Svein: „Röyksopp Forever“ ist ziemlich pompös und episch geworden. Es startet mit dem winzigen Fast-Nichts eines Streichers und wenigen Geräuschen und wir dann immer größer und größer, bis an den Rand und fast schon ein wenig „over the top“ mit all den Streichern und Chören und dem riesigen Gesang. Größer können wir glaube ich nicht mehr werden.

Soundmag: Habt ihr eigentlich zum ersten Mal mit echten Streichern gearbeitet?

Svein: In diesem Umfang auf jeden Fall. Wir hatten schon mal eine Violine im Studio oder ähnliches, dieses Mal hat uns Davide Rossi bei den Streichern geholfen. Aber man hört nicht nur ihn - wie immer wenn wir etwas aufnehmen, ist es ein Mix aus Samples, Keyboards und den live eingespielten Tönen. Dieses Vorgehen macht es zumindest für uns um einiges interessanter.

Soundmag: Wie schwer oder einfach fällt es euch heutzutage eigentlich, mit elektronischer Musik frisch und neu zu klingen?

Svein: Uns geht es bei unserer Musik immer um Langlebigkeit. Darum nehmen wir zwar Teile und Elemente aus der modernen Musik, aber nie das komplette Repertoire. Denn wenn du so arbeitest, werden deine Songs in zwei Jahren schon ziemlich alt klingen. Aber wenn du Elemente aus den 70ern, 80ern und von heute ineinander blendest und zu einer großen Pizza vereinst, erreicht man zumindest für unser Verständnis eine gewisse Langlebigkeit. So einfach ist das.

Soundmag: Nach diesem Elektro-Hype in 2008 – wird der Wettbewerb härter für eine Band wie Röyksopp?

Svein: Ohne zu arrogant zu klingen, glaube ich, dass wir eher in den Randgebieten irgendwelcher Bewegungen und Trends unterwegs sind. Auch wenn unsere Wurzeln ganz klar in der elektronischen Musik liegen, würde ich uns niemals als ausschließlich elektronisch bezeichnen. Wenn du uns mit Autechere oder einer der Bands vom WARP-Label vergleichst, sind wir gerade noch so in ihrem Umkreis. Elektronisches Equipment wird inzwischen in jedem Musikstil verwendet, selbst als amerikanische Punkband arbeitest du mit Autotune und ProTools. Mit dem Angebot von Software und Plug-Ins, die sich inzwischen jeder besorgen kann, steigt der Wettbewerb. Einfach weil die Software inzwischen so verdammt gut ist. Selbst als 14jähriger Nerd aus Leipzig, kannst du großartige Musik programmieren…

Torbjørn: …die hundertprozentig professionell klingt.
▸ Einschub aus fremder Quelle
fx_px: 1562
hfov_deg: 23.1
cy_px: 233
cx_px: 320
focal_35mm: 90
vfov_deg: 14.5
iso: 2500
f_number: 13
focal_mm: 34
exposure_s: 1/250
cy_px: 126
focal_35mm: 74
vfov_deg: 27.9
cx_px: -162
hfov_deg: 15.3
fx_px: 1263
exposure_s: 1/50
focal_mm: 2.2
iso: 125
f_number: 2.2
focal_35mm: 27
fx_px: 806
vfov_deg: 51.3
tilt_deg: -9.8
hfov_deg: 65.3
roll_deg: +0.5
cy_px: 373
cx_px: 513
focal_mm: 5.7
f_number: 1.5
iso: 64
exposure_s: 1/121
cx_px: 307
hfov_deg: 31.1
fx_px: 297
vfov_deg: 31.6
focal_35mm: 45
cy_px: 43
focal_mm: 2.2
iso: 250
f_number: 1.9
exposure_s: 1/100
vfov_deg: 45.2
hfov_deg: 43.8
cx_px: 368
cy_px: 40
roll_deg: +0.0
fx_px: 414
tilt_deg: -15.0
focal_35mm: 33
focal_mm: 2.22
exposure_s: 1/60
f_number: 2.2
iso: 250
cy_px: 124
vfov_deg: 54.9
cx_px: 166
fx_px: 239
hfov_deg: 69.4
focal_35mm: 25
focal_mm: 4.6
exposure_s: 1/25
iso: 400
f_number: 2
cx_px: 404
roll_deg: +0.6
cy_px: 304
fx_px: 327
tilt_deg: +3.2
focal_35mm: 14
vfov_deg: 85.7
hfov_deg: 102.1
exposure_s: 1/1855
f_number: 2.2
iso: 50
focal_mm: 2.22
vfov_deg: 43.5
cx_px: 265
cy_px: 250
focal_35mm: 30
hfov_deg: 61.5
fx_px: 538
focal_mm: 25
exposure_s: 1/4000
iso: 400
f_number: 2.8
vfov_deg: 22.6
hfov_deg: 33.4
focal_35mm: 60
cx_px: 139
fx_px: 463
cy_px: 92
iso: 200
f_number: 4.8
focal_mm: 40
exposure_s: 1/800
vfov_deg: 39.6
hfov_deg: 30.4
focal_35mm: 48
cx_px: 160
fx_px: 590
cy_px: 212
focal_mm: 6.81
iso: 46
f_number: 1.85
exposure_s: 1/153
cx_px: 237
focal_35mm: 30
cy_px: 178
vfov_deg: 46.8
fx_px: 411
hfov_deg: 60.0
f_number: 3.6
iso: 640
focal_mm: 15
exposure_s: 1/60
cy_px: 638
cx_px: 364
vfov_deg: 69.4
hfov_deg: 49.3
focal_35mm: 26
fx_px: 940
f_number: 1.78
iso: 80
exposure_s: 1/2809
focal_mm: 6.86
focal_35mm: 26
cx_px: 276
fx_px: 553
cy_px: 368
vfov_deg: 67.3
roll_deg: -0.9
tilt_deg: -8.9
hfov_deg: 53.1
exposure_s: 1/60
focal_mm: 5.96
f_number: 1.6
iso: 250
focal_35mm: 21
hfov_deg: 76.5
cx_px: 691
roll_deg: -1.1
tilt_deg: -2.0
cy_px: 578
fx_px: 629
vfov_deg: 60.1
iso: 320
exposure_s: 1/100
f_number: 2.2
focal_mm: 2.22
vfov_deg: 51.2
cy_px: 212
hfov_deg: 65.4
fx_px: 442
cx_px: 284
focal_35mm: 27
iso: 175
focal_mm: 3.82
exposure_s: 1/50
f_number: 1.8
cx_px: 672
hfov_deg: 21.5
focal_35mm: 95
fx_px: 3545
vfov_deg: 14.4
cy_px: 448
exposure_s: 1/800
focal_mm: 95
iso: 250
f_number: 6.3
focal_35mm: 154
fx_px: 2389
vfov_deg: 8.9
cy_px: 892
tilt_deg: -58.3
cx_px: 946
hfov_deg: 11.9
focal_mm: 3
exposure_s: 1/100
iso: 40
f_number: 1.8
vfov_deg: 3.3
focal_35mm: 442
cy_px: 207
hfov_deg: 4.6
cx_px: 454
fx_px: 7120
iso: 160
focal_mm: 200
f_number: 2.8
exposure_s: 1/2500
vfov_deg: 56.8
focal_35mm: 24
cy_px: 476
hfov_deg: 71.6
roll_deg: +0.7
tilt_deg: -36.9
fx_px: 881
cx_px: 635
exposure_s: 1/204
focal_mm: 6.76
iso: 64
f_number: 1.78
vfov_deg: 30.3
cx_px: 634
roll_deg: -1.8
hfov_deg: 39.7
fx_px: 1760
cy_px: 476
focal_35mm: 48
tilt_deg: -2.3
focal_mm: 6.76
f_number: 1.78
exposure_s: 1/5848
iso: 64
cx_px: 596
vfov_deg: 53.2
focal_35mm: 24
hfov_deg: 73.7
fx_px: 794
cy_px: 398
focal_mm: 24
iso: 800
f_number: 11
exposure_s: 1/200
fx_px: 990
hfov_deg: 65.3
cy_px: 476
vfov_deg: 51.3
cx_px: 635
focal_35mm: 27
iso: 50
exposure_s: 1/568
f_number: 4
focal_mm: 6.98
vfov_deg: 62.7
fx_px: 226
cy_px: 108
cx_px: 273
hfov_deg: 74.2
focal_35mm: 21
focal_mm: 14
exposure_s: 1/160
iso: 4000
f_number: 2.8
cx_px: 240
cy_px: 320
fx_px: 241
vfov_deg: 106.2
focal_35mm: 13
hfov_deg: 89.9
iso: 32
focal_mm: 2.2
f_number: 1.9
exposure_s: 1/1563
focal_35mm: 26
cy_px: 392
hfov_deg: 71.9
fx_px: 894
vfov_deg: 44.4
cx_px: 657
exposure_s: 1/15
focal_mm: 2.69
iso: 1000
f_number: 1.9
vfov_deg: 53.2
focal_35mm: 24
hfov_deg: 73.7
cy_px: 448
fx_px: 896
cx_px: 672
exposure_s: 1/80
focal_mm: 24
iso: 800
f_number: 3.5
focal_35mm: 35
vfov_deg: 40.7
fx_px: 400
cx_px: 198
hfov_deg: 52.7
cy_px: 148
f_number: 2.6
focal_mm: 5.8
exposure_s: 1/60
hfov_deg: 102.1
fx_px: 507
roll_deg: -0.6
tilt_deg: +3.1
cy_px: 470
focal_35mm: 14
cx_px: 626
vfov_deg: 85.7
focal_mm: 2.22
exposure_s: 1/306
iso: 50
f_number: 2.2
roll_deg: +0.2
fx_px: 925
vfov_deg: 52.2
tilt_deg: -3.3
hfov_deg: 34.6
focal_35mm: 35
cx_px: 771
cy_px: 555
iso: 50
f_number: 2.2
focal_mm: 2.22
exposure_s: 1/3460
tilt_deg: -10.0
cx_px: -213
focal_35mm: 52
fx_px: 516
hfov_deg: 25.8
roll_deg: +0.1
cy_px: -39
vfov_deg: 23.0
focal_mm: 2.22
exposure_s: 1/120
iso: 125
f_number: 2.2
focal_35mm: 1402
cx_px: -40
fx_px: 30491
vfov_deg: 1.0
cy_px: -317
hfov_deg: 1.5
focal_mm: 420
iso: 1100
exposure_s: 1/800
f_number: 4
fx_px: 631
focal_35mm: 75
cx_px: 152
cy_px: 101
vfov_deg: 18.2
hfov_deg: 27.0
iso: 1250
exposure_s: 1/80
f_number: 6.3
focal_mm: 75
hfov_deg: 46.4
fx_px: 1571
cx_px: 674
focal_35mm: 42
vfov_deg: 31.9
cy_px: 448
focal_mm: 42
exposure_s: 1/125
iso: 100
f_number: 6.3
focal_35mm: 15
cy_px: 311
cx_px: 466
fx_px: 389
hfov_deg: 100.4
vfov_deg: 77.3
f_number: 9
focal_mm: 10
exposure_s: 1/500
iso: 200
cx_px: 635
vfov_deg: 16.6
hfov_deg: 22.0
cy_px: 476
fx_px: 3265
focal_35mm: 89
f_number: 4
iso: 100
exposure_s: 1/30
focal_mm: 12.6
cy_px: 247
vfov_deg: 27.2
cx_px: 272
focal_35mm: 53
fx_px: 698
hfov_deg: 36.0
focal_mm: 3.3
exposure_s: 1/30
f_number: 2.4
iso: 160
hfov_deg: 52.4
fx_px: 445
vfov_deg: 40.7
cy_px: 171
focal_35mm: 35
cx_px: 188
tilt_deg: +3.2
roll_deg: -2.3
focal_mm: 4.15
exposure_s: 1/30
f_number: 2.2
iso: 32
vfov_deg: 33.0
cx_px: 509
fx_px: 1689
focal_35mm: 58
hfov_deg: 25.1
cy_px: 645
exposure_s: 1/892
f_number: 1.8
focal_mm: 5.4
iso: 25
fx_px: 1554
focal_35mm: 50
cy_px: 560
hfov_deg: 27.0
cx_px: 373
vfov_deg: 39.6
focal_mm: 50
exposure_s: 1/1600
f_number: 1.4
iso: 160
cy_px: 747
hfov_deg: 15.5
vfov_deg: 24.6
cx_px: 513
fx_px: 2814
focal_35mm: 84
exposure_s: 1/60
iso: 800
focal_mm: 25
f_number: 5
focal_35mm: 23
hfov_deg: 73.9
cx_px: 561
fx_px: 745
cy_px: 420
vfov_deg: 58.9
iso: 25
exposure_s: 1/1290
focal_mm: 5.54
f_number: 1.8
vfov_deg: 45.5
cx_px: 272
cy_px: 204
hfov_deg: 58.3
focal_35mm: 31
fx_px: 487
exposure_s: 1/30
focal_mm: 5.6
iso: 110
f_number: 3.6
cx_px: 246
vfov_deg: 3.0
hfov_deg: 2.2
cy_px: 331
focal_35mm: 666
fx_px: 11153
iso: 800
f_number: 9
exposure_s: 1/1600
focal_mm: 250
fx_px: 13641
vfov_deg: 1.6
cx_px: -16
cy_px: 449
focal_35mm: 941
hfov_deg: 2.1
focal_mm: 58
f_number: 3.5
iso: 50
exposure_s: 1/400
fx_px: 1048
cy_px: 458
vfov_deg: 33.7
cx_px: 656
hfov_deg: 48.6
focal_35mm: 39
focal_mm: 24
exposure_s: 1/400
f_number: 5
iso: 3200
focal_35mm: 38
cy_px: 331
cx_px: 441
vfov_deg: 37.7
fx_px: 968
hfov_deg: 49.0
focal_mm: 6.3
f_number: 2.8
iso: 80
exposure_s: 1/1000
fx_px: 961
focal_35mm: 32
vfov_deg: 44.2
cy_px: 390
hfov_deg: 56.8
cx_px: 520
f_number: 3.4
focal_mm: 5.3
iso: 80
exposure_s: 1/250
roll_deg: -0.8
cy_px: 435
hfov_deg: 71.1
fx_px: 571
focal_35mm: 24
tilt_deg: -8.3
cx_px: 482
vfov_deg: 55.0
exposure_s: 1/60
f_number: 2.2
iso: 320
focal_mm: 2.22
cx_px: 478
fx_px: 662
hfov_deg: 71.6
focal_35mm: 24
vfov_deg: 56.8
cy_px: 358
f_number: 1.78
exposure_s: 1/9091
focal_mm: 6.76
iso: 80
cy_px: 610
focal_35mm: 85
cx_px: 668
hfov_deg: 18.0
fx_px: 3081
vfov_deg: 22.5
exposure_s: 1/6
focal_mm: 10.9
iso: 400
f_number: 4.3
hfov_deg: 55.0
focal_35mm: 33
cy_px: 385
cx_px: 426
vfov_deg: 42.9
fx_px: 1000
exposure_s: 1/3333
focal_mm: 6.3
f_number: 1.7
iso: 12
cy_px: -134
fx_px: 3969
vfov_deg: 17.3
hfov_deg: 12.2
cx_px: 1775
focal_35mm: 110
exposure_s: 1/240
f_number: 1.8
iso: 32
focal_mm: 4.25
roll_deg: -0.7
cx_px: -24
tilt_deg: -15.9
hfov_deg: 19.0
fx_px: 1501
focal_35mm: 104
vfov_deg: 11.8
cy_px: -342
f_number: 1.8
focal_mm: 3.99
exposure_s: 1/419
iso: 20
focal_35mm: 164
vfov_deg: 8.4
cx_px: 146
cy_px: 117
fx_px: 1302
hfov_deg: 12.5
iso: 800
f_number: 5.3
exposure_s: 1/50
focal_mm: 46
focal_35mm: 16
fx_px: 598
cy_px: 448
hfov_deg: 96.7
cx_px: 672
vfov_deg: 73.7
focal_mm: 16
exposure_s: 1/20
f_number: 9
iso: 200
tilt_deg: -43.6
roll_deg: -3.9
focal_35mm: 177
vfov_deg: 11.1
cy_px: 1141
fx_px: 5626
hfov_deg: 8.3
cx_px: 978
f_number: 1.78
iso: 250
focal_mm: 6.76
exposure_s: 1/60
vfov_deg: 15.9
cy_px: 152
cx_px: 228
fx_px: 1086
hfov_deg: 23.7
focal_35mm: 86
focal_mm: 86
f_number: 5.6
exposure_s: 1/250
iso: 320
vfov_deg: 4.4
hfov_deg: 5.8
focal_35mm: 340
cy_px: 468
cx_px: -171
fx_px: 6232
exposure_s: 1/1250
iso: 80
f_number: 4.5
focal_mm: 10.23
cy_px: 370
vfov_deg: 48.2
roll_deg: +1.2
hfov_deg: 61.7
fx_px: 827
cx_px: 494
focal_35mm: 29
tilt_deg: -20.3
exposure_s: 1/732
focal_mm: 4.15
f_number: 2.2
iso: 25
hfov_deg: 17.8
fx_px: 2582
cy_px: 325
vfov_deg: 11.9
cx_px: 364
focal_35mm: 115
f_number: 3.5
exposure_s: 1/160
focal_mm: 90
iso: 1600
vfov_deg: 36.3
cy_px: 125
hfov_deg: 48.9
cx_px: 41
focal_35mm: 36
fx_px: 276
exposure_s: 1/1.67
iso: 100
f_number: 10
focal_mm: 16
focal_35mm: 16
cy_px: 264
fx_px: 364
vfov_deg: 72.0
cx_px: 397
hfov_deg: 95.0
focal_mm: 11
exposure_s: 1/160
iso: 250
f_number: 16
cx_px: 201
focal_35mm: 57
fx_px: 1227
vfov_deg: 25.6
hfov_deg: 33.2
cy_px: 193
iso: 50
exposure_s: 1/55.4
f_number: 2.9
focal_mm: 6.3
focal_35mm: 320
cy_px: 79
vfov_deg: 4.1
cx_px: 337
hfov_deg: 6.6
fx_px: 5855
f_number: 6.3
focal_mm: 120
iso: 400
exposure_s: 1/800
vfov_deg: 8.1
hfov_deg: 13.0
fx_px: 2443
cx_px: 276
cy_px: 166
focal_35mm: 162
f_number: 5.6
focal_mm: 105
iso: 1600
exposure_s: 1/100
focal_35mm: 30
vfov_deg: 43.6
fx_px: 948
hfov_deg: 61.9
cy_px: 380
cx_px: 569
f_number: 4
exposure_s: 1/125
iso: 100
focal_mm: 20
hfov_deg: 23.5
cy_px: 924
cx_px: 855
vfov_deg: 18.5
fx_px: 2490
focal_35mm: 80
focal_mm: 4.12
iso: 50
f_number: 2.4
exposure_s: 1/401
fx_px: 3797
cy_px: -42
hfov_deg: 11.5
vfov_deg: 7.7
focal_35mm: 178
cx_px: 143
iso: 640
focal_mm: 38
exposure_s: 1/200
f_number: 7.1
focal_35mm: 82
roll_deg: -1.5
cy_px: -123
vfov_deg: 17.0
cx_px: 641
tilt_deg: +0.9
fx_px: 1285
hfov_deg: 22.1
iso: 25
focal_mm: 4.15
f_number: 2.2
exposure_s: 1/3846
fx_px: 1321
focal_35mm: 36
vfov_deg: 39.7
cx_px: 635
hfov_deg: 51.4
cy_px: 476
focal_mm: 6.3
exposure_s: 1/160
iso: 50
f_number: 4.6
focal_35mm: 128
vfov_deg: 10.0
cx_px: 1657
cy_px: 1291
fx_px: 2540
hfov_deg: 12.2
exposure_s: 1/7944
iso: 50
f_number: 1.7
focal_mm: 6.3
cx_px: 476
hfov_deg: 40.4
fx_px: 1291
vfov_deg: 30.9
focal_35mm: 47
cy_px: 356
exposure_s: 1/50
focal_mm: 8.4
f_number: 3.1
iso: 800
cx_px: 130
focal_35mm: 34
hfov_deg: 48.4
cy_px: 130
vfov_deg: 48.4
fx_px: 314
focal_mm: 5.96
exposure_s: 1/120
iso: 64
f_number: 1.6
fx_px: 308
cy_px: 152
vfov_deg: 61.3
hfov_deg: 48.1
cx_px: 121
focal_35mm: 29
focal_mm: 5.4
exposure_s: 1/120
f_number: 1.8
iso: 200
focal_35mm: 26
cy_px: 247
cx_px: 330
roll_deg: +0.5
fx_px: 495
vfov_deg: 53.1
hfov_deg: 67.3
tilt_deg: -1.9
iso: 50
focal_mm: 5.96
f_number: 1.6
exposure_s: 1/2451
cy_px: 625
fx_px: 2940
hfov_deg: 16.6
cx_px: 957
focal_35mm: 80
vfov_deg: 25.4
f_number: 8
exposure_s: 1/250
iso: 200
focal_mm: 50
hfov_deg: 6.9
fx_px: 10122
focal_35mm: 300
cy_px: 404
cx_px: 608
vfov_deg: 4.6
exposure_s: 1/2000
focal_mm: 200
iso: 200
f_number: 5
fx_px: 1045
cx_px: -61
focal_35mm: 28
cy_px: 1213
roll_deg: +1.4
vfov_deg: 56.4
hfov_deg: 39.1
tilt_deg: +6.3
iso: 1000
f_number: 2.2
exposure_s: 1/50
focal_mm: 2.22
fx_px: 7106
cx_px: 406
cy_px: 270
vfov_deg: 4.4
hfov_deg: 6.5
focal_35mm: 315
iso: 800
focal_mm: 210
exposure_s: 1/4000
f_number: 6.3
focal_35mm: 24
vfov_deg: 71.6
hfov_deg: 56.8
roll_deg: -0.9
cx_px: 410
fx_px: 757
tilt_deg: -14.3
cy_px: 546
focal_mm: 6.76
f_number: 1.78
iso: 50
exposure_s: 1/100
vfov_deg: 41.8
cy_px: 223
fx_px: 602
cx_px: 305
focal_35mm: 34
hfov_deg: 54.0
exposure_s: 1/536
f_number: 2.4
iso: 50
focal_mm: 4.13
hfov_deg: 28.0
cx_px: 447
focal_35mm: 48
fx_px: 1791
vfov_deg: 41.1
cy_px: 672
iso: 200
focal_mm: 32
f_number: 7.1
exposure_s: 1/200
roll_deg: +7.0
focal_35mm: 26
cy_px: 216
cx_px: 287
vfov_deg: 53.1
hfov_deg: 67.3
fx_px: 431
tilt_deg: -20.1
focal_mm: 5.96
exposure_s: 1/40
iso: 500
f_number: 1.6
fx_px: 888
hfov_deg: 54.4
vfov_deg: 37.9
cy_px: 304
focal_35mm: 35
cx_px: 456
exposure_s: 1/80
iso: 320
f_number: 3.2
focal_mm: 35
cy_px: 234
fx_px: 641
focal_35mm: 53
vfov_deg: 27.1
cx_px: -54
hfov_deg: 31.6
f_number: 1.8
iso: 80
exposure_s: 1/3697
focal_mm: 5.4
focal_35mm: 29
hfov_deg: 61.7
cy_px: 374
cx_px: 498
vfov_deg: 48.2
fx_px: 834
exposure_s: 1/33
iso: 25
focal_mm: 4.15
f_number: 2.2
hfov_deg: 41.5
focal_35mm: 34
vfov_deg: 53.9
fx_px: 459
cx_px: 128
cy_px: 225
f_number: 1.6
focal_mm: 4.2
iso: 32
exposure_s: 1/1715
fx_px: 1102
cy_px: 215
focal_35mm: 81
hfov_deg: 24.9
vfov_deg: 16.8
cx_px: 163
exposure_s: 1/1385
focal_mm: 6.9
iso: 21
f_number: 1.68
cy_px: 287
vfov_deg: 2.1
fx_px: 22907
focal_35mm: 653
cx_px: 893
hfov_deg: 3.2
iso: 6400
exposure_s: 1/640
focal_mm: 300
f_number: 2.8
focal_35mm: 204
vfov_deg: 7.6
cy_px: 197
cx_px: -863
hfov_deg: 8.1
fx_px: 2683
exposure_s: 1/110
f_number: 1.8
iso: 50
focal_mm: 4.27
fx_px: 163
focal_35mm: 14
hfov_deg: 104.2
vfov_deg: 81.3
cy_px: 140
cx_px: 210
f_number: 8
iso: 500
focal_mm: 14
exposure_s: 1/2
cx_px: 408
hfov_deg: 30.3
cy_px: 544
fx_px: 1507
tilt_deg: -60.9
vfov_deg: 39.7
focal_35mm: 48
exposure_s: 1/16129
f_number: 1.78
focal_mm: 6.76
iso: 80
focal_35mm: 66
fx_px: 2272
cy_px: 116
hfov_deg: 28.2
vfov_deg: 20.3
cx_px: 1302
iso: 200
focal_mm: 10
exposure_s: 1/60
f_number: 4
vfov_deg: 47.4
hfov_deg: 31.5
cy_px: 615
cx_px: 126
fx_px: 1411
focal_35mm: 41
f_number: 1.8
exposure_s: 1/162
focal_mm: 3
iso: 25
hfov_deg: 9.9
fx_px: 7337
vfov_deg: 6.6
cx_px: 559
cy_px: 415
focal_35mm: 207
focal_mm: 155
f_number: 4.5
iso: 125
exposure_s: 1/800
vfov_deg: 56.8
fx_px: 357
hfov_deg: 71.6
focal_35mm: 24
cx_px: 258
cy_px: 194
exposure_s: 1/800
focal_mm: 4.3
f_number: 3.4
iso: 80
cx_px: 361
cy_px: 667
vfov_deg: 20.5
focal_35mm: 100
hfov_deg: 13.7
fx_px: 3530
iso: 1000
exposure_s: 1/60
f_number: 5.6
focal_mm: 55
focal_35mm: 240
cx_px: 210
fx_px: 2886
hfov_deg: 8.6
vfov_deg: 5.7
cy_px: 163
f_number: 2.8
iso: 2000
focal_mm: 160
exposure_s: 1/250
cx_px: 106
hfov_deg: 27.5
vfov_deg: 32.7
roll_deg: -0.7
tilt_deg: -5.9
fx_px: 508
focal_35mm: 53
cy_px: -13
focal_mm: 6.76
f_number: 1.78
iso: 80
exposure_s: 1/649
Svein: Es klingt gut, genau. Wir glauben an den Wettbewerb. Aber die Gefahr dieser Verfügbarkeit der Produktionsmittel ist, dass 88 Prozent der Musik dort draußen einfach scheiße sind. Du musst die guten Sachen finden, Wettbewerb als Prinzip allerdings ist eine gute Sache.

Soundmag: Vielen Dank für das Interview.